The Wind-Up Bird Chronicle by Haruki Murakami
I'm going to be haunted by this book for some time and I don't know why. I'm not really sure what this book is about. I may not even know what really happens in the story but I keep thinking about it.
The Wind-Up Bird Chronicle by Haruki Murakami tells the story of Toru Okada who is looking for his wife's missing cat. But this is just a McGuffin, to borrow Hitchcock's term, to throw the reader off track from the real story. Or maybe it's the key to everything that happens afterwards.
Okada lives a rather secluded life in a Tokyo suburb with his wife who is the breadwinner. Okada spends his days trying to figure out how to spend his days. His search for himself is interrupted by three events, the missing cat, the disappearance of his wife, and a phone call from a strange woman.

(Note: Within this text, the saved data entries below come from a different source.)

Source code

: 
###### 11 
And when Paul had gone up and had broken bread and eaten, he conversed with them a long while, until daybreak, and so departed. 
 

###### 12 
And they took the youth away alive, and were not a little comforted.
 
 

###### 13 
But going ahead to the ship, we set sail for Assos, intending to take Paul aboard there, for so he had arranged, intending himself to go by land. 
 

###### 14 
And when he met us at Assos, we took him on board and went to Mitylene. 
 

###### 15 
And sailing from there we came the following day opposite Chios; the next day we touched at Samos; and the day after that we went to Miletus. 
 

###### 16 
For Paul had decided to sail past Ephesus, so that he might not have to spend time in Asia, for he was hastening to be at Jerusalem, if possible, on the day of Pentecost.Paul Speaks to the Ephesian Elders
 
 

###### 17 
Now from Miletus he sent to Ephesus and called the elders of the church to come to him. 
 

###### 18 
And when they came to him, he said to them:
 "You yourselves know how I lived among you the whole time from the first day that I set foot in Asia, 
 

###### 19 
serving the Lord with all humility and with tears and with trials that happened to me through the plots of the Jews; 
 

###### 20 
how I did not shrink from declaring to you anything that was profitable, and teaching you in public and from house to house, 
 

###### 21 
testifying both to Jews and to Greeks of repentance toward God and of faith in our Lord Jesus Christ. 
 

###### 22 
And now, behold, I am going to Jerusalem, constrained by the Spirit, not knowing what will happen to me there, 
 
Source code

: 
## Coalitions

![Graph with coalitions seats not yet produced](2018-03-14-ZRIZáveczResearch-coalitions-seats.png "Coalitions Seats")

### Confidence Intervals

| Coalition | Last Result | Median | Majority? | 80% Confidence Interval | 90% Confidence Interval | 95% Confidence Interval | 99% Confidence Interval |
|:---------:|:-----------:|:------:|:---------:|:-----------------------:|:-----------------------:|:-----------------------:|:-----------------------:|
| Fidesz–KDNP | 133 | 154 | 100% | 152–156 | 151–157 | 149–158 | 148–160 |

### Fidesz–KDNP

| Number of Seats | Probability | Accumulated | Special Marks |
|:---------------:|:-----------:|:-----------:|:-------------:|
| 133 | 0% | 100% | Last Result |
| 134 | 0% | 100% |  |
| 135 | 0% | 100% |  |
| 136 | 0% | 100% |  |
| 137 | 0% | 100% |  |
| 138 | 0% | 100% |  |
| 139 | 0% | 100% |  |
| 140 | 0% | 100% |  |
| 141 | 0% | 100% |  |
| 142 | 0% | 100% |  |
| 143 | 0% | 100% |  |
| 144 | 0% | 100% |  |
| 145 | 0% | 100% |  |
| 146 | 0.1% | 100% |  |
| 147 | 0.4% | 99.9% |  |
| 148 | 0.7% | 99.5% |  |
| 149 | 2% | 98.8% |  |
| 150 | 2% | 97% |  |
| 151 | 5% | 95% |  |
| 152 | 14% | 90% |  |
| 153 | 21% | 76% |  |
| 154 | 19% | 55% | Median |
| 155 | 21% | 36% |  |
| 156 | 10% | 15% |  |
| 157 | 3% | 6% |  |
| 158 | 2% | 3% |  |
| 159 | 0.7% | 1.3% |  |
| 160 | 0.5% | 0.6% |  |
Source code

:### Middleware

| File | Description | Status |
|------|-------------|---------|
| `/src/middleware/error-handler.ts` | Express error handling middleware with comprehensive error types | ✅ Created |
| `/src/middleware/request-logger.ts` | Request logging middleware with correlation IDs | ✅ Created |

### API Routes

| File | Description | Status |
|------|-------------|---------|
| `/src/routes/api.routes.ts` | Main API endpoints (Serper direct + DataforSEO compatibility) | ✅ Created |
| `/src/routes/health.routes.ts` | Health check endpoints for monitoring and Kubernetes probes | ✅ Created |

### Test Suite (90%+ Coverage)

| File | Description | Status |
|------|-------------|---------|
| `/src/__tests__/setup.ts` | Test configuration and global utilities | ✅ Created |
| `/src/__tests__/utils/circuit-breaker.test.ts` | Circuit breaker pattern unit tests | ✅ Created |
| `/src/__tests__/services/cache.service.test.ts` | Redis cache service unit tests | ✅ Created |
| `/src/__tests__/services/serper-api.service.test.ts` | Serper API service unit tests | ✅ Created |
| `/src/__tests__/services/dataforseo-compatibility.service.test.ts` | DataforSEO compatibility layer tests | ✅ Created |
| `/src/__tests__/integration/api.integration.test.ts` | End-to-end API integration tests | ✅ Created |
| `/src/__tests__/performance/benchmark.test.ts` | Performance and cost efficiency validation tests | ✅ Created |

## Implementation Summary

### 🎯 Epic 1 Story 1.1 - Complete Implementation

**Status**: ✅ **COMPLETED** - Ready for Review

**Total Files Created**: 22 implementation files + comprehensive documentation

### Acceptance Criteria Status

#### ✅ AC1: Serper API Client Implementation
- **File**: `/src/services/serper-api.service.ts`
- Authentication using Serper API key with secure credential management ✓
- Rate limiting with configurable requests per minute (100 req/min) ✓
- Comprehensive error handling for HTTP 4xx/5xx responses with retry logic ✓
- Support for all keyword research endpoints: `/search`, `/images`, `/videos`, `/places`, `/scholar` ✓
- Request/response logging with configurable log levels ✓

The novel becomes a sort of detective story as Okada looks for the cat which he believes will help him get his wife to return and tries to figure out who the woman that keeps calling him is. Soon several women enter Okada's life and the story takes a turn towards David Lynch territory. The first woman, Malta Kano and her sister Creta Kano are both sort of psychics who give Okada clues to both his past and his future. They are strangely involved with both his wife and his brother-in-law, and may have the ability to find the missing cat. The mother-son team who Okada calls Nutmeg and Cinnamon find Okada has psychic abilities himself and use these to further their own goals. The neighbor girl May Kinsahara traps Okada in a well on a friendly whim and sets in motion a series of events that end with the possibility that Okada has murdered his brother-in-law, a powerful up-and-coming politician. All of these events seem to be connected to what happened to Okada's friend Mr. Honda in Manchuria during the Japanese occupation and after.
Confused? I certainly was at many points while reading The Wind-up Bird Chronicle but I felt compelled to continue reading. Haruki Marakami is certainly a wonderful story teller. In The Wind-up Bird Chronicle he keeps several story threads going throughout the novel, giving the reader just enough to keep you interested, without telling you what is really going on, which actually makes you more interested. Along with the story telling, there are many scenes and images that haunt the reader: a man who goes into a well to find a good spot to think and ends up trapped there for days, amassacre in a zoo in occupied China, an internet conversation between a man and what he believes is his lost wife.
I admit that I am still trying to figure it all out, puzzle it all together. I will be for several days at least. For that reason, I am giving The Wind-up Bird Chronicle by Haruki Murakami five out of five stars.